We also find merit in Microsoft's challenge to the Final Judgment embracing the District Court’s remedial order. There are several reasons supporting this conclusion. First, the District Court’s Final Judgment rests on a number of liability determinations that do not survive appellate review; therefore, the remedial order as currently fashioned cannot stand. Furthermore, we would vacate and remand the remedial order even were we to uphold the District Court’s liability determinations in their entirety, because the District Court failed to hold an evidentiary hearing to address remedies-specific factual disputes.
Finally, we vacate the Final Judgment on remedies, because the trial judge engaged in impermissible ex parte contacts by holding secret interviews with members of the media and made numerous offensive comments about Microsoft officials in public statements outside of the courtroom, giving rise to an appearance of partiality. Although we find no evidence of actual bias, we hold that the actions of the trial judge seriously tainted the proceedings before the District Court and called into question the integrity of the judicial process.

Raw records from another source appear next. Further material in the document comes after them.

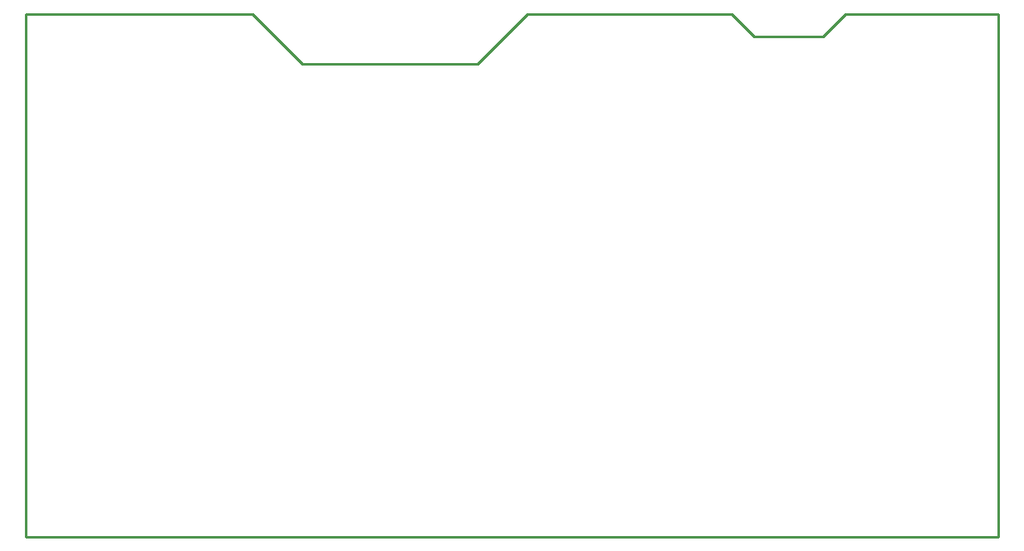
<source format=gko>
G04 Layer: BoardOutline*
G04 EasyEDA v6.1.34, Wed, 08 May 2019 08:14:30 GMT*
G04 27d5e13cb4324ff6b1947c28adf9976f,88f35c52922c4fbc8d6ac25f651a04fd,10*
G04 Gerber Generator version 0.2*
G04 Scale: 100 percent, Rotated: No, Reflected: No *
G04 Dimensions in millimeters *
G04 leading zeros omitted , absolute positions ,3 integer and 3 decimal *
%FSLAX33Y33*%
%MOMM*%
G90*
G71D02*

%ADD10C,0.254000*%
G54D10*
G01X0Y53340D02*
G01X23114Y53340D01*
G01X28194Y48260D01*
G01X46101Y48260D01*
G01X51181Y53340D01*
G01X72009Y53340D01*
G01X74295Y51054D01*
G01X81280Y51054D01*
G01X83566Y53340D01*
G01X99187Y53340D01*
G01X99187Y0D01*
G01X0Y0D01*
G01X0Y53340D01*

%LPD*%
M00*
M02*

</source>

We are therefore constrained to vacate the Final Judgment on remedies, remand the case for reconsideration of the remedial order, and require that the case be assigned to a different trial judge on remand. We believe that this disposition will be adequate to cure the cited improprieties.
. Hanover Shoe involved an antitrust action brought against a manufacturer of shoes. The manufacturer defended the action by claiming that the plaintiff had not been injured in its business because it had passed on the alleged overcharges to retail customers as indirect purchasers. The Court rejected the defense. Hanover Shoe, 392 U.S. at 494, 88 S.Ct. 2224. The Court was heavily persuaded by the concern that unless direct purchasers were allowed to sue, antitrust violators "would retain the fruits of their illegality.” Id.